Though Gent trailed Club Bruges during the regular season, a vital 3-2 win at Bruges during the championship play-offs reversed the positions. De Buffalo’s then won a first ever title with a 2-0 win over Standard Liège at a sold-out Ghelamco. Team captain Kums capped a fine season by scoring the opening goal.
On the ground
From 2hr 30min before kick-off on match days, free shuttle buses run from Woodrow Wilsonplein by Gent-Zuid station to the stadium. To encourage early admission, buses are free up to 1hr 45in before kick-off, €1 until the last one, 30min before the start. Similarly, it’s free up to 1hr 45min after the game, €1 thereafter.
If you’re arriving into main Gent-St-Pieters, on the concourse to the left of the station as you exit, city bus Nos.65 and 67 set off from platform 11. Journey time to the terminus of Arteveldepark is 15min – buses run every 30min during the week, every 1hr Sat-Sun. Services run up to 9.30pm.

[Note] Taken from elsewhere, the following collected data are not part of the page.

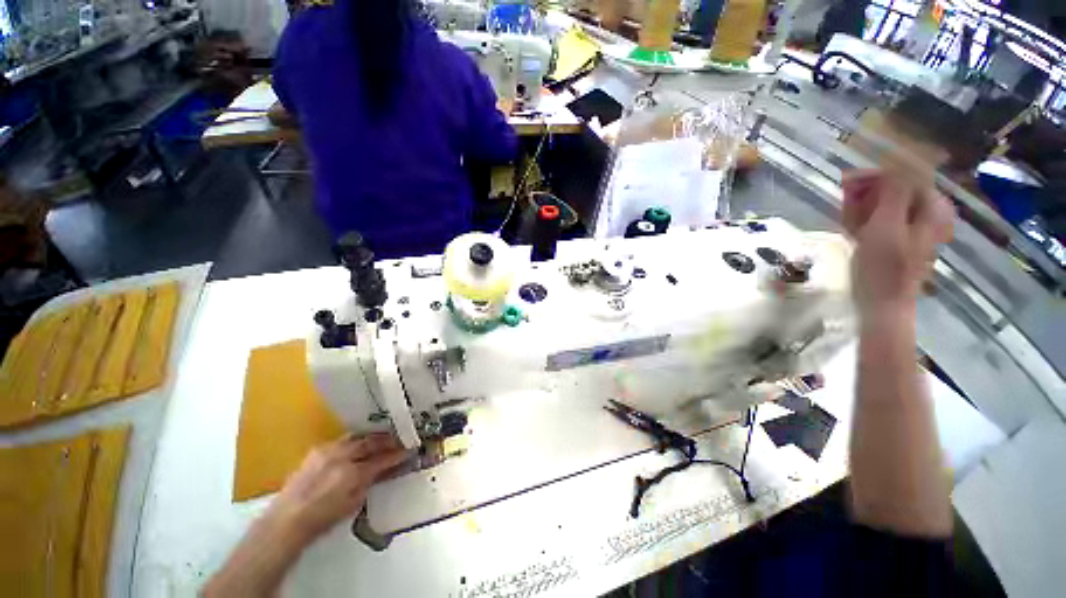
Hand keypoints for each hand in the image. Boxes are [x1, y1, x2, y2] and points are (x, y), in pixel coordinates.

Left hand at [263, 434, 408, 545]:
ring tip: (383, 438)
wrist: (286, 520)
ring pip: (358, 437)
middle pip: (371, 442)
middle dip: (388, 440)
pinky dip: (355, 441)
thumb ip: (371, 482)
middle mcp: (341, 458)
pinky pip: (343, 440)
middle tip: (399, 439)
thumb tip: (385, 469)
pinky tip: (359, 444)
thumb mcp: (353, 504)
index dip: (397, 454)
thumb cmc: (322, 519)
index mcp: (352, 474)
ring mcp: (328, 452)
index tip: (408, 450)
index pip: (382, 459)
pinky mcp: (317, 450)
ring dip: (372, 437)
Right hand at [841, 170, 953, 318]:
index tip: (846, 182)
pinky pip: (880, 218)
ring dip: (862, 208)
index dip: (875, 175)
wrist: (882, 305)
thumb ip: (894, 193)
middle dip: (867, 194)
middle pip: (894, 188)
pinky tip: (853, 228)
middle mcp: (926, 212)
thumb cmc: (883, 268)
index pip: (903, 174)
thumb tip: (895, 164)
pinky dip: (864, 220)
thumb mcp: (887, 227)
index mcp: (930, 207)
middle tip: (845, 206)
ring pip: (884, 203)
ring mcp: (913, 226)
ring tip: (847, 221)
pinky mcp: (899, 238)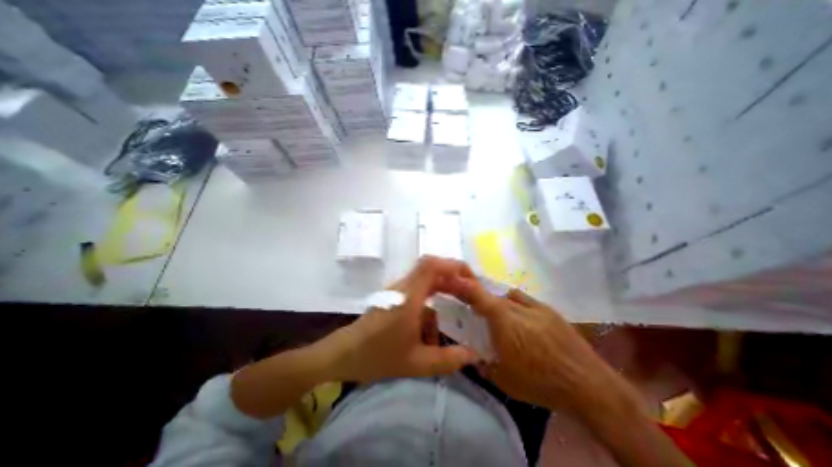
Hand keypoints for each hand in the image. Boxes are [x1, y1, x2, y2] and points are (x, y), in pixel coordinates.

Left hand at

Tickets are distributed from the offices (Mon, Wed, Thur 10am-6pm, Tue, Fri 10am-7pm, midweek match days 10am-12.45pm, 2pm-kick-off, weekend match days 9am-noon, 2pm-kick-off) facing the bus terminus at the stadium.
During the regular season, tickets for league games go on sale six weeks in advance. For high-risk matches, ie Anderlecht, Club Bruges, Genk, Standard Liège, Lokeren, Charleroi and Mechelen, you’ll need to provide an ID card/passport to purchase.
Online ticketing requires registration.
A seat in the home end, Spionkop/Tribune 2, is €20, €10 for under-16s, €15 for under-16s for a high-risk match. For away fans, it’s €20/€25 and €10/€15 for under-16s. For neutrals, a seat in VDK/Tribune 3 is €25-€45, €10-€15 for under-16s. Adult prices are €30-€50 in main Tribune 1, €10-€15 for under-16s.
The main Fanshop (Mon, Wed noon-6pm, Tue, Fri noon-7pm, Sat 10am-5pm, match-day Sat 10am-noon, 2pm-kick-off & 1hr after game, Sun closed, match-day Sun 3hr before kick-off & 1hr after game) is where to go for your Native American headdress in blue and white.
There are no bars around the stadium. Outlets at the new stadium run from a snack bar, the Buffalo Sandwich Club, on the ground floor of the main stand to the Michelin-starred Restaurant Horseele with a perfect view of the pitch from four floors up. Both operate weekday lunchtimes. On match days, you should reserve for the Horseele, while the BSC doubles up as a modest bar.
Also open weekday lunchtimes and match days (you’re advised to avoid the long queues by arriving 2hr 30min before kick-off), the Buffalo Bistro between Tribunen 1 and 2 (gate C) serves standard dishes, beers and hot drinks.